Collected data —
-- Opening Marker --

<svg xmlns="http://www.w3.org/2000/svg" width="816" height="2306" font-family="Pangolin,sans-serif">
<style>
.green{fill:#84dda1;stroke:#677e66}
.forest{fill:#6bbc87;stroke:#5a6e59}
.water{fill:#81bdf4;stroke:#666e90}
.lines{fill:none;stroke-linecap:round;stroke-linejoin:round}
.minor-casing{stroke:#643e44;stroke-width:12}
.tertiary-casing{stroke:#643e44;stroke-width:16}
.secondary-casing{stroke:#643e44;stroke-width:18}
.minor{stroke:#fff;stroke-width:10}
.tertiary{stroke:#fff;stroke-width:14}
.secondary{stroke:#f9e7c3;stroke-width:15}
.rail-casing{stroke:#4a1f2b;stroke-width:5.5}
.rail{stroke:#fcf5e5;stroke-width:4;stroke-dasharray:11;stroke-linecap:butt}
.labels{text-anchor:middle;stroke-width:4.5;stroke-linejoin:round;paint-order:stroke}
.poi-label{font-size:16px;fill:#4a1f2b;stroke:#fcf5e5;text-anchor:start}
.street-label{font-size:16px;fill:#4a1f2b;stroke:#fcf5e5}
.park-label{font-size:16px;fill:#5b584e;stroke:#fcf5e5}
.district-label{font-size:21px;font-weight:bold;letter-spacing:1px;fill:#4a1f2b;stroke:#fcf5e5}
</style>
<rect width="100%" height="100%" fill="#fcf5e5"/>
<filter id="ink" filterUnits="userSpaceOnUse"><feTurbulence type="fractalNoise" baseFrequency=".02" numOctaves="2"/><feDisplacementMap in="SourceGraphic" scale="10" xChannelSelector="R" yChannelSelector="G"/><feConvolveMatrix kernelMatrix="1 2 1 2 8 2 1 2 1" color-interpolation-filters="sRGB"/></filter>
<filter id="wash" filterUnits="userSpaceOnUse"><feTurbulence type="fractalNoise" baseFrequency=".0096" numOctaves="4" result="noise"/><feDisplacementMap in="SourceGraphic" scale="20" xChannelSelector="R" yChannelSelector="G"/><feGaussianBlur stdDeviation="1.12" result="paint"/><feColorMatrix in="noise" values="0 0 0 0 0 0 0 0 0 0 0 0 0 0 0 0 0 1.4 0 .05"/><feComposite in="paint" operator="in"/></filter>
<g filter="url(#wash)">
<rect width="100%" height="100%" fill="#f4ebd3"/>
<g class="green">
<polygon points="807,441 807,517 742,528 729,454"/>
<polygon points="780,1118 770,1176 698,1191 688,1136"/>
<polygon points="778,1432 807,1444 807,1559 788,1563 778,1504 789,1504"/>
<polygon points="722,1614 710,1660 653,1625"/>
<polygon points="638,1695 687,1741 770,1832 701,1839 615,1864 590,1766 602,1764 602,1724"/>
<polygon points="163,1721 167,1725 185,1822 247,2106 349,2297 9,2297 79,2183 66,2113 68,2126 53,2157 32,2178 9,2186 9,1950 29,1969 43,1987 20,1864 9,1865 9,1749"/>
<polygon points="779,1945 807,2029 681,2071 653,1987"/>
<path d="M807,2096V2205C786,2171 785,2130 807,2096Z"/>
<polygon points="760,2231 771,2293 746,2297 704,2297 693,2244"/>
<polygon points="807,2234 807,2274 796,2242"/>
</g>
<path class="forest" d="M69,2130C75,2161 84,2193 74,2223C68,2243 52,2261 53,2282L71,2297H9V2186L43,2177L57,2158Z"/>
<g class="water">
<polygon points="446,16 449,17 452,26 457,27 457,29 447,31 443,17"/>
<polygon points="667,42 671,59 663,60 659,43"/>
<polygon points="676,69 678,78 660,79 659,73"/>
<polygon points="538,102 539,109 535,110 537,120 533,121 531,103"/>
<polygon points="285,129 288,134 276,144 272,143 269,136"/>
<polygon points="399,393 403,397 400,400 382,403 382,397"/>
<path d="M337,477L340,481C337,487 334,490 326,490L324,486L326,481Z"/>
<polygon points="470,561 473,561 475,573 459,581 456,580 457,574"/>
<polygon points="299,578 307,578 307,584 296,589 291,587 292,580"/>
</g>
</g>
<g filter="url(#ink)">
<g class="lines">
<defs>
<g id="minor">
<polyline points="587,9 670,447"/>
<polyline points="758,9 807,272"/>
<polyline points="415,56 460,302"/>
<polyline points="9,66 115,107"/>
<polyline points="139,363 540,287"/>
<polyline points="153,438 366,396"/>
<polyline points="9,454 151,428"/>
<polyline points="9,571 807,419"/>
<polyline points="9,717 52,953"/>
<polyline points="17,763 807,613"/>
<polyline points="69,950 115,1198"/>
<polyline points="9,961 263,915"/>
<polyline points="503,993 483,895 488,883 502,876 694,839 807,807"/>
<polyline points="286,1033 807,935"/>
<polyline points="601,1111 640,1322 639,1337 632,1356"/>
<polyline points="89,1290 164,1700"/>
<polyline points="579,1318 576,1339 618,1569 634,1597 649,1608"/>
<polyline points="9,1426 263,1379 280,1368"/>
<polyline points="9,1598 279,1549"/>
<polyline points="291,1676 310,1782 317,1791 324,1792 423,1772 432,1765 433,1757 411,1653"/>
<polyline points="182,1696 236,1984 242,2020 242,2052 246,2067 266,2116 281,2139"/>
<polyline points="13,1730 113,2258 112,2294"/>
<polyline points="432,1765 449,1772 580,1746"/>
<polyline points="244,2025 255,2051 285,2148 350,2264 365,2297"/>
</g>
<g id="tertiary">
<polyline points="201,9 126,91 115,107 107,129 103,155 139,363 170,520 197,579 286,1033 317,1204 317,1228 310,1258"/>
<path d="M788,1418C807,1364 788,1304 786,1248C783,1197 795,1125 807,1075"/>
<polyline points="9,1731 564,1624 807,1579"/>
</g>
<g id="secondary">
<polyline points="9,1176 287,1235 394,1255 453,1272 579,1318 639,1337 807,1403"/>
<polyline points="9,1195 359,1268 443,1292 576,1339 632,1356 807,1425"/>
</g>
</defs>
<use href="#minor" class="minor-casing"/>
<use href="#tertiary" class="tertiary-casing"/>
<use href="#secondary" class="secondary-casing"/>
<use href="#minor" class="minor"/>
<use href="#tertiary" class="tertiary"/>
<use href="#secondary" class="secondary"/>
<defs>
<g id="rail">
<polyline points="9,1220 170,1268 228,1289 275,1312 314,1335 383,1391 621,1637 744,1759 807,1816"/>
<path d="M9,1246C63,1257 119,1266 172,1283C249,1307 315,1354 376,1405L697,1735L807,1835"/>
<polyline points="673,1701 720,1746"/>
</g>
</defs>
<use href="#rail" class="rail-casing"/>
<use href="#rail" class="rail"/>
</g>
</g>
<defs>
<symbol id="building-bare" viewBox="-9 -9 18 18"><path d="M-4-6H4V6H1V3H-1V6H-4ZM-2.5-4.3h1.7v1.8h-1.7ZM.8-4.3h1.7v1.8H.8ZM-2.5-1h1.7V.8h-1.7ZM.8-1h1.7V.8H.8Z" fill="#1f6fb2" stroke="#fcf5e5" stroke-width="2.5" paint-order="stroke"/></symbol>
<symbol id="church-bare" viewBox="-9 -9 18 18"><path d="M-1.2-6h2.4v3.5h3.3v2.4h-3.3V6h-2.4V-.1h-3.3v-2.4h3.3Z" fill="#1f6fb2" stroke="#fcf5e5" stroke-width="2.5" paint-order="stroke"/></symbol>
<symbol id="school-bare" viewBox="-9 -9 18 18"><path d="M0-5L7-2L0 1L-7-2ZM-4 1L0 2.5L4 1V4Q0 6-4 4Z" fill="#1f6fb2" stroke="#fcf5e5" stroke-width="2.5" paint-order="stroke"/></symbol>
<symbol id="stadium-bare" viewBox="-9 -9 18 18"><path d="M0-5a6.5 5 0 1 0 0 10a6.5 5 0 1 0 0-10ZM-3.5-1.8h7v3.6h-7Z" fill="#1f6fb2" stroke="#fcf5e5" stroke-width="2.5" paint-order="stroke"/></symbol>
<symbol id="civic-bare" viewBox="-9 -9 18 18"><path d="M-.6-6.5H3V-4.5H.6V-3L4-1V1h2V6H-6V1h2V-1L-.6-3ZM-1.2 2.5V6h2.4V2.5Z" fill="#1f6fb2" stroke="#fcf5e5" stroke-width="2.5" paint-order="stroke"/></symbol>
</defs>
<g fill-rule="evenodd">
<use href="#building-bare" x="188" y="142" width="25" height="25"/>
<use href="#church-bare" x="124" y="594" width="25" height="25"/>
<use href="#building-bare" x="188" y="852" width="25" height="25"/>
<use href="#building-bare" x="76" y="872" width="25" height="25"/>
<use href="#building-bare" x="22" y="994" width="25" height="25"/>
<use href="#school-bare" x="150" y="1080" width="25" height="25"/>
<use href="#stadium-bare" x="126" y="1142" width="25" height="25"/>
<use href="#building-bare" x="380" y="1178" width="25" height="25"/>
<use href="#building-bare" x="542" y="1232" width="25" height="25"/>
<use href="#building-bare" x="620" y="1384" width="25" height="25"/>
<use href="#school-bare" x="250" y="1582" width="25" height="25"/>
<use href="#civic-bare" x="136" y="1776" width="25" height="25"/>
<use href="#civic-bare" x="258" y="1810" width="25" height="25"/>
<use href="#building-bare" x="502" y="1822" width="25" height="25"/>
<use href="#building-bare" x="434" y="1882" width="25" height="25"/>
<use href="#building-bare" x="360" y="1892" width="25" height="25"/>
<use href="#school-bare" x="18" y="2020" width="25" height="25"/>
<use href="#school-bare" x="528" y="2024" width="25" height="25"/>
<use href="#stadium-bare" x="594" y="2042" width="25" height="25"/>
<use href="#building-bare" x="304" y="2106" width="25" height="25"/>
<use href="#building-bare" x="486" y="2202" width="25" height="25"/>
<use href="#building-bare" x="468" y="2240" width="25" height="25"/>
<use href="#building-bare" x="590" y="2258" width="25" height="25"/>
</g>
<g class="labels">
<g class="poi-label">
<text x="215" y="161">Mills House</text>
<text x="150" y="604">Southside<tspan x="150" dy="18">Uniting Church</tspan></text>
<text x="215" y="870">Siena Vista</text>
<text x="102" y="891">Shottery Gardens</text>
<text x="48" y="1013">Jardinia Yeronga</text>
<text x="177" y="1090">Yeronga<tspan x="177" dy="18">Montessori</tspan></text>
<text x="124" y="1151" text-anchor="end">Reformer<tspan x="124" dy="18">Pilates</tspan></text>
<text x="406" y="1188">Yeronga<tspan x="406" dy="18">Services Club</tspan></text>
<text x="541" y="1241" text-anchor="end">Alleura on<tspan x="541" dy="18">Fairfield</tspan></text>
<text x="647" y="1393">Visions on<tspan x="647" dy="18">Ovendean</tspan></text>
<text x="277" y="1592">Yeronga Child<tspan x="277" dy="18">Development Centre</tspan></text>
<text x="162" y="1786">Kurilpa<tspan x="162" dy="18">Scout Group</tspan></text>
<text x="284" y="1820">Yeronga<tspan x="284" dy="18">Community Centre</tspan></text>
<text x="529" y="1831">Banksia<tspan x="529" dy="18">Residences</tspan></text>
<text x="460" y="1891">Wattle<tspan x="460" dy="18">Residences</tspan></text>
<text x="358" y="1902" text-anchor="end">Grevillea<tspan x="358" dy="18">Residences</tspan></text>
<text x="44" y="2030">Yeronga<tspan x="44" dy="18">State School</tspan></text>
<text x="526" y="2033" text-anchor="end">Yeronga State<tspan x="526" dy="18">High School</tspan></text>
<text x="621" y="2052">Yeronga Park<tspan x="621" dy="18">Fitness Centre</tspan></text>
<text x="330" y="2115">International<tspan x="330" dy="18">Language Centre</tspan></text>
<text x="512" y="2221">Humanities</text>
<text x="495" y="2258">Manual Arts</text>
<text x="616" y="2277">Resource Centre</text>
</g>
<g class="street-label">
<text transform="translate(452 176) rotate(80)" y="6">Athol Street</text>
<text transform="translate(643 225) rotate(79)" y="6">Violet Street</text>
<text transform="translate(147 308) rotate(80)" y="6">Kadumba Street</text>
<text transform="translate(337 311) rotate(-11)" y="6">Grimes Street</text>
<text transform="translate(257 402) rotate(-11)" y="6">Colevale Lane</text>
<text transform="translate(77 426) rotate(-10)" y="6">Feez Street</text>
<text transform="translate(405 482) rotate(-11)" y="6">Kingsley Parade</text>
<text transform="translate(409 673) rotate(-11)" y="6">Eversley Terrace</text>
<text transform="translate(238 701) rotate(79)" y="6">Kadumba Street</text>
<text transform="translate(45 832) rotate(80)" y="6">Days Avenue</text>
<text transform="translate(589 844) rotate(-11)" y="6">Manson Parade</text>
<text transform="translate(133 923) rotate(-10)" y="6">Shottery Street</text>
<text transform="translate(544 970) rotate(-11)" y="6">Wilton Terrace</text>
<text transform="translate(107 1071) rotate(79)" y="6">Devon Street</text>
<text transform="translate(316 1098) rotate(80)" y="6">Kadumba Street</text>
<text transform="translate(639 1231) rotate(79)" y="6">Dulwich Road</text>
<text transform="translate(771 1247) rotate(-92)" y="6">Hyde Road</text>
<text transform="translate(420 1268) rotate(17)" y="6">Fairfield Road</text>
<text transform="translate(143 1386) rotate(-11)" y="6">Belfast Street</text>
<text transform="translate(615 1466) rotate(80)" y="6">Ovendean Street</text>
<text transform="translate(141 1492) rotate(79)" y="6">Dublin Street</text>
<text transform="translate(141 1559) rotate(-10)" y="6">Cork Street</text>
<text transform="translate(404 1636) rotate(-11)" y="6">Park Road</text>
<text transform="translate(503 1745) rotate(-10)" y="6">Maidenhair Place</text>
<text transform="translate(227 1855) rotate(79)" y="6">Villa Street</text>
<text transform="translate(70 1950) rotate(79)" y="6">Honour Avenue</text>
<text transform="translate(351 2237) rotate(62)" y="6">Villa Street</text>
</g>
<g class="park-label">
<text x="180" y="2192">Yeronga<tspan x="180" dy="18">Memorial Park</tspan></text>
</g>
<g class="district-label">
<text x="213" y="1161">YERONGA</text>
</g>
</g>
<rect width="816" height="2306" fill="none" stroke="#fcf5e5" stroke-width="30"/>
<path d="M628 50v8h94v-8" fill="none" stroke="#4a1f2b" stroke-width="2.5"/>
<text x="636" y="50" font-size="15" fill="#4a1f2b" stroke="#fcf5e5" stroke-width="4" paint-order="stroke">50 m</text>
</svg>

-- Closing Marker --

TASK REQUIREMENTS — Provide the number of lines in the preceding entries that include the string "linecap", with no other words.

ANSWER TO THIS EXERCISE — 2